As to the transformative fair use defense, defendants argued that their graphic designer manipulated the tattoo image such that it constituted transformative fair use. The court was not convinced, however, finding that a reasonable jury could conclude that the changes made to the photo lacked sufficient transformative elements or creative contributions necessary to support a fair use defense—particularly since the most defining elements of the tattoo (namely, the tiger and snake designs) remained virtually unchanged on the album cover. 

Defendants also argued that plaintiff’s damages expert’s testimony was unreliable and must be excluded. The damages expert concluded that all of the royalties from Cardi B’s GBMV1 album, which were over $1 million, were attributable to plaintiff’s likeness. The expert simply added up the revenue from streaming services that displayed the cover art whenever someone listened to the mixtape. Plaintiff’s damages analysis also included approximately $600,000 of revenue from Cardi B’s subsequent album, Gangsta Bitch Music Volume 2, on the theory that that album was played automatically after someone finished listening to GBMV1. The court agreed with defendants that plaintiff’s expert’s damages calculations were unfounded.
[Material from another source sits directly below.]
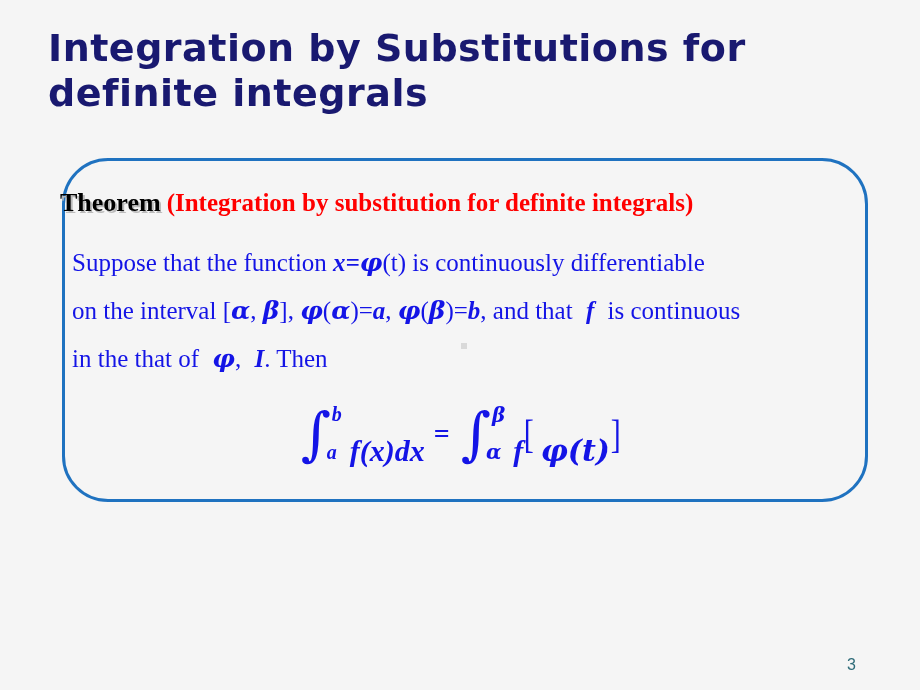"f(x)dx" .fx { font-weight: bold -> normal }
While experts are “permitted wide latitude to offer opinions, including those that are not based on firsthand knowledge or observation,” they are held to the minimum standard that their testimony must be “based on sufficient facts or data” and be “the product of reliable principles and methods.” The court found no reasonable basis to accept the expert witness’s assertion that plaintiff’s likeness on the cover art contributed to consumers’ decisions to stream or purchase GBMV1, thereby generating royalties to defendants. In addition, the damages expert could not point to any data or evidence to show that defendants would have earned less revenue had plaintiff’s likeness not been used on the cover. Since the jury may award only damages actually attributable to defendant’s liability, the court excluded plaintiff’s proposed expert testimony.

Finally, the court denied defendants’ request to amend their answers to assert a statute of limitations defense to plaintiff’s false light claim. While the court acknowledged that leave to amend pleadings should be given freely, it noted that in this circumstance it would be futile and would result in prejudice to plaintiff. Defendants did not raise this defense until after the parties completed written discovery, thereby denying plaintiff an opportunity to conduct discovery targeted at this specific issue. Furthermore, defendants republished GBMV1’s cover art on physical vinyl records in 2019 and authorized and profited from its use on other streaming platforms within the statute of limitations period, rendering the limitations defense futile.